The next two challenges weren’t all that compelling, in that they really didn’t trip anybody up. Whether they were delivering beer steins (steins are giant mugs, Kendra, you maroon) or squeezing out sausages, it was pretty hard to fail. (Although Lori and Bolo found a way, by making their sausages too short. There’s a complicated joke to be made about Bolo and steroids and the fact that he couldn’t get anything to be seven inches long, but in the tradition of the Ikea challenge, I’ll let you assemble it yourselves.) The only suspense in the beer challenge was whether or not Hera was going to be able to stop thirsty Gus from diving into a keg. Suddenly, Gus’ enormous gut makes a lot more sense.
My original thesis that life is unfair brings us to the episode’s conclusion. While the kind and loving Don and Mary Jean struggled to find an enormous statue in the middle of Berlin, the two teams battling it out for first place were the two most unpleasant in the race. We had Kendra, who had proclaimed in Senegal, ”This city is just wretched and disgusting. And they just keep breeding and breeding.” And just when you thought, ”I’d never root for her,” she ends up battling it out against the deeply disturbing Jonathan and Victoria, who are starting to look more and more like claymation figures. When your only choices as to whom to root for in a footrace are these two teams, you find yourself cheering for shinsplints.
Jonathan went from wailing that he couldn’t run with his backpack (with Victoria yelling at him to keep going) to dropping his backpack and screaming at Victoria for picking it up. She looked so agonized, perhaps because she was doing twice the amount of work on two fronts: Not only was she carrying Jonathan’s backpack and her own, but the bottom half of her face had to do twice the contorting to make up for the fact that the top half is immobile. Is it any wonder she was so tired?

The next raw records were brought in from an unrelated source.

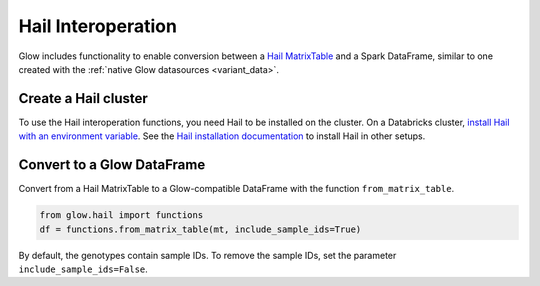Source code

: ===================
Hail Interoperation
===================

.. invisible-code-block: python

    import glow
    import hail as hl
    hl.init(spark.sparkContext, idempotent=True, quiet=True)
    glow.register(spark)

    vcf = 'test-data/NA12878_21_10002403.vcf'
    mt = hl.import_vcf(vcf)

Glow includes functionality to enable conversion between a
`Hail MatrixTable <https://hail.is/docs/0.2/overview/matrix_table.html>`_ and a Spark DataFrame, similar to one created
with the :ref:`native Glow datasources <variant_data>`.

Create a Hail cluster
=====================

To use the Hail interoperation functions, you need Hail to be installed on the cluster.
On a Databricks cluster,
`install Hail with an environment variable <https://docs.databricks.com/applications/genomics/tertiary/hail.html#create-a-hail-cluster>`_.
See the `Hail installation documentation <https://hail.is/docs/0.2/getting_started.html>`_ to install Hail in other setups.

Convert to a Glow DataFrame
===========================

Convert from a Hail MatrixTable to a Glow-compatible DataFrame with the function ``from_matrix_table``.

.. code-block:: python

    from glow.hail import functions
    df = functions.from_matrix_table(mt, include_sample_ids=True)

.. invisible-code-block: python

    from pyspark.sql import Row
    native_glow_df = spark.read.format('vcf').load(vcf).drop('splitFromMultiAllelic')
    assert_rows_equal(df.head(), native_glow_df.head())

By default, the genotypes contain sample IDs. To remove the sample IDs, set the parameter ``include_sample_ids=False``.
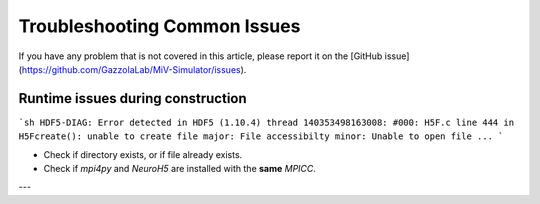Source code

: *****************************
Troubleshooting Common Issues
*****************************

If you have any problem that is not covered in this article, please report it on the [GitHub issue](https://github.com/GazzolaLab/MiV-Simulator/issues).

Runtime issues during construction
==================================

```sh
HDF5-DIAG: Error detected in HDF5 (1.10.4) thread 140353498163008:
#000: H5F.c line 444 in H5Fcreate(): unable to create file
major: File accessibilty
minor: Unable to open file
...
```

- Check if directory exists, or if file already exists.
- Check if `mpi4py` and `NeuroH5` are installed with the **same** `MPICC`.

---
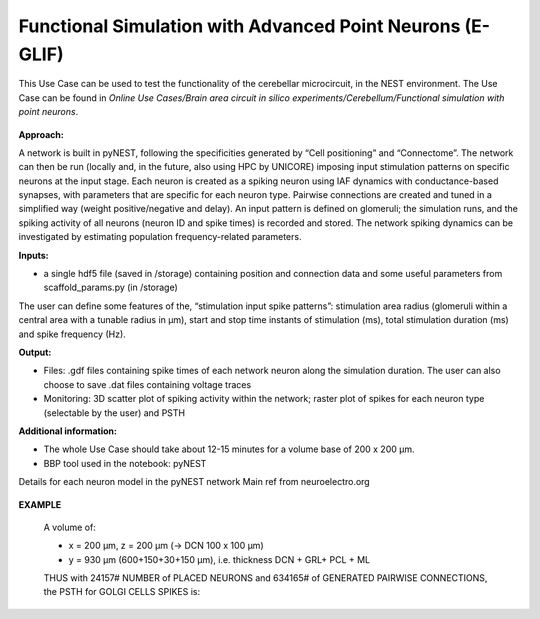 ##########################################################
Functional Simulation with Advanced Point Neurons (E-GLIF)
##########################################################


This Use Case can be used to test the functionality of the cerebellar microcircuit, in the NEST environment.
The Use Case can be found in *Online Use Cases/Brain area circuit in silico experiments/Cerebellum/Functional simulation with point neurons*.

     .. image:: images/schema.png
        :width: 373px

     .. image:: images/functional_flow_chart.png
        :width: 1612px

**Approach:**

A network is built in pyNEST, following the specificities generated by
“Cell positioning” and “Connectome”. The network can then be run (locally and,
in the future, also using HPC by UNICORE) imposing input stimulation patterns
on specific neurons at the input stage.
Each neuron is created as a spiking neuron using IAF dynamics with
conductance-based synapses, with parameters that are specific for each neuron type.
Pairwise connections are created and tuned in a simplified way (weight
positive/negative and delay). An input pattern is defined on glomeruli; the
simulation runs, and the spiking activity of all neurons (neuron ID and
spike times) is recorded and stored.
The network spiking dynamics can be investigated by estimating population frequency-related parameters.

**Inputs:**

•	a single hdf5 file (saved in /storage) containing position and connection data and some useful parameters from scaffold_params.py (in /storage)

The user can define some features of the, “stimulation input spike patterns”:
stimulation area radius (glomeruli within a central area with a tunable radius
in µm), start and stop time instants of stimulation (ms), total stimulation
duration (ms) and spike frequency (Hz).

**Output:**

•	Files: .gdf files containing spike times of each network neuron along the simulation duration. The user can also choose to save .dat files containing voltage traces
•	Monitoring: 3D scatter plot of spiking activity within the network; raster plot of spikes for each neuron type (selectable by the user) and PSTH


**Additional information:**

•	The whole Use Case should take about 12-15 minutes for a volume base of 200 x 200 µm.
•	BBP tool used in the notebook: pyNEST


Details for each neuron model in the pyNEST network
Main ref from neuroelectro.org

     .. image:: images/table.png
        :width: 1005px


**EXAMPLE**

    A volume of:

    •	x = 200 µm, z = 200 µm (→ DCN 100 x 100 µm)
    •	y = 930 µm (600+150+30+150 µm), i.e. thickness DCN + GRL+ PCL + ML

    THUS with 24157# NUMBER of PLACED NEURONS and 634165# of  GENERATED PAIRWISE CONNECTIONS, the PSTH for GOLGI CELLS SPIKES is:

         .. image:: images/output.png
            :width: 700px

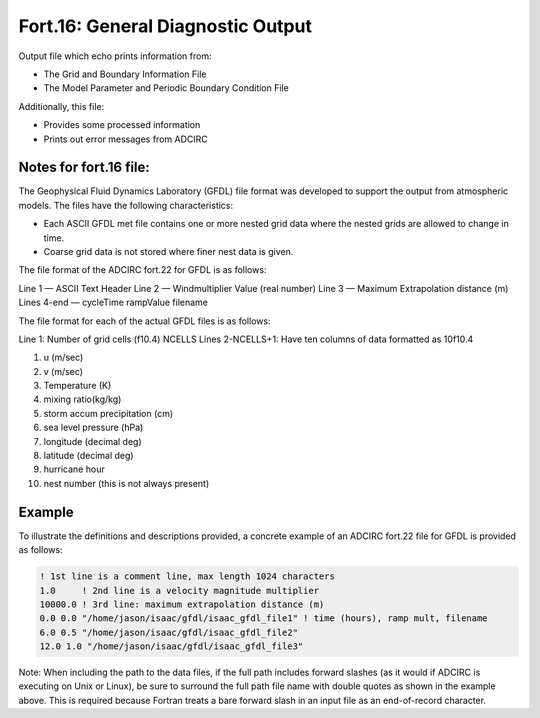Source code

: .. _fort16:

Fort.16: General Diagnostic Output
==================================

Output file which echo prints information from:

* The Grid and Boundary Information File
* The Model Parameter and Periodic Boundary Condition File

Additionally, this file:

* Provides some processed information
* Prints out error messages from ADCIRC

Notes for fort.16 file:
-----------------------

The Geophysical Fluid Dynamics Laboratory (GFDL) file format was developed to support the output from atmospheric models. The files have the following characteristics:

* Each ASCII GFDL met file contains one or more nested grid data where the nested grids are allowed to change in time.
* Coarse grid data is not stored where finer nest data is given.

The file format of the ADCIRC fort.22 for GFDL is as follows:

Line 1 — ASCII Text Header
Line 2 — Windmultiplier Value (real number)
Line 3 — Maximum Extrapolation distance (m)
Lines 4-end — cycleTime rampValue filename

The file format for each of the actual GFDL files is as follows:

Line 1: Number of grid cells (f10.4) NCELLS
Lines 2-NCELLS+1: Have ten columns of data formatted as 10f10.4

1. u (m/sec)
2. v (m/sec)
3. Temperature (K)
4. mixing ratio(kg/kg)
5. storm accum precipitation (cm)
6. sea level pressure (hPa)
7. longitude (decimal deg)
8. latitude (decimal deg)
9. hurricane hour
10. nest number (this is not always present)

Example
-------

To illustrate the definitions and descriptions provided, a concrete example of an ADCIRC fort.22 file for GFDL is provided as follows:

.. code-block:: none

   ! 1st line is a comment line, max length 1024 characters
   1.0     ! 2nd line is a velocity magnitude multiplier
   10000.0 ! 3rd line: maximum extrapolation distance (m)
   0.0 0.0 "/home/jason/isaac/gfdl/isaac_gfdl_file1" ! time (hours), ramp mult, filename
   6.0 0.5 "/home/jason/isaac/gfdl/isaac_gfdl_file2"
   12.0 1.0 "/home/jason/isaac/gfdl/isaac_gfdl_file3"

Note: When including the path to the data files, if the full path includes forward slashes (as it would if ADCIRC is executing on Unix or Linux), be sure to surround the full path file name with double quotes as shown in the example above. This is required because Fortran treats a bare forward slash in an input file as an end-of-record character.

This whole adrenaline-pumped footrace was foolish in its very premise, in that they were competing for first place in a segment where there were still six teams behind them. Did they really want that trip from American Airlines that badly? I’ve always thought that would be the worst prize ever for this game: Hey, you’ve been flying for hundreds of hours, now here’s a few more! After this race, the best gift would be house arrest and a plasma TV.
But Jonathan reached a whole new level of psychosis, even physically pushing Victoria at the end and screaming at her more in front of Phil, which so bothered our host that he broke tradition and said more than ”You’re team number _____.” Our finish-line therapist told Jonathan that he should talk to Victoria, and Jonathan took that suggestion and went over to browbeat her some more. Thanks, Phil, I almost let that one lie! Now where was I? Oh yeah, you’re useless and I hate you and you’re killing me. . . .
Earlier in the race, when Victoria had told Jonathan to leave her alone, he said, ”I never promised I’d leave you alone. That’s why I married you.” I think he meant it romantically, but instead it sounded like the kind of thing a psychotic husband says in a horror movie just before he kills his wife with a garden hoe. If Don had said it to Mary Jean, it would have come off a lot more touching, but there’ll be none of that: Those two lovebirds have been put on a fast plane home. There’s no room for that kind of sensitivity on The Amazing Race.
What do you think? Can the evil couples be stopped? Does the show need to intervene with Jonathan and Victoria?